## Data for the task

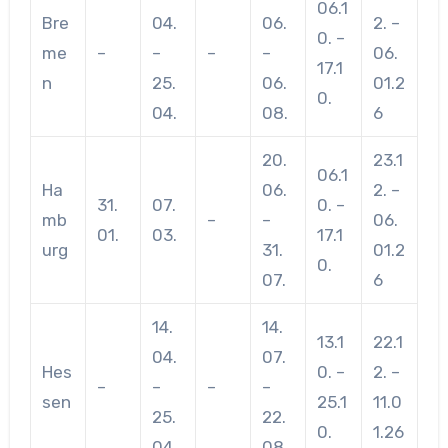
06.1
Bre
04.
06.
2. –
0. –
me
–
–
–
–
06.
17.1
n
25.
06.
01.2
0.
04.
08.
6
20.
23.1
06.1
Ha
06.
2. –
31.
07.
0. –
mb
–
–
06.
01.
03.
17.1
urg
31.
01.2
0.
07.
6
14.
14.
13.1
22.1
04.
07.
Hes
0. –
2. –
–
–
–
–
sen
25.1
11.0
25.
22.
0.
1.26
04.
08.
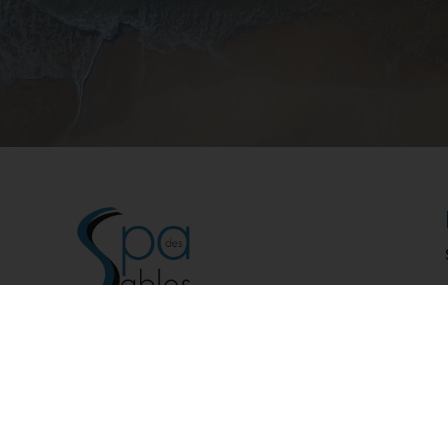
Maison Spa & Institut de Beauté à Plurien dans les
Côtes d’Armor, près de la station balnéaire de
Sables d’Or les Pins / Cap Fréhel.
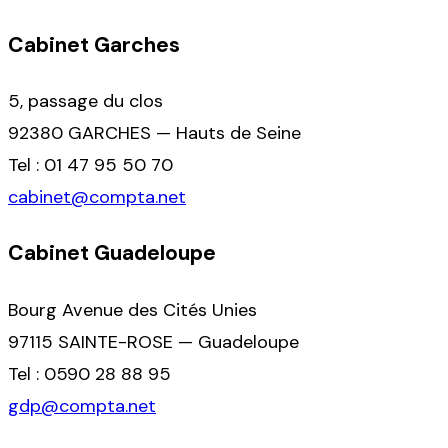
Cabinet Garches
5, passage du clos
92380 GARCHES — Hauts de Seine
Tel : 01 47 95 50 70
cabinet@compta.net
Cabinet Guadeloupe
Bourg Avenue des Cités Unies
97115 SAINTE-ROSE — Guadeloupe
Tel : 0590 28 88 95
gdp@compta.net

## Task details
Reproduce verbatim the portion of the items that begins with the line containing "Maison Spa &" and runs through the end of the items, both ends included. Leave the pictures out of your answer.

## Exercise result
Maison Spa & Institut de Beauté à Plurien dans les
Côtes d’Armor, près de la station balnéaire de
Sables d’Or les Pins / Cap Fréhel.
Cabinet Garches
5, passage du clos
92380 GARCHES — Hauts de Seine
Tel : 01 47 95 50 70
cabinet@compta.net
Cabinet Guadeloupe
Bourg Avenue des Cités Unies
97115 SAINTE-ROSE — Guadeloupe
Tel : 0590 28 88 95
gdp@compta.net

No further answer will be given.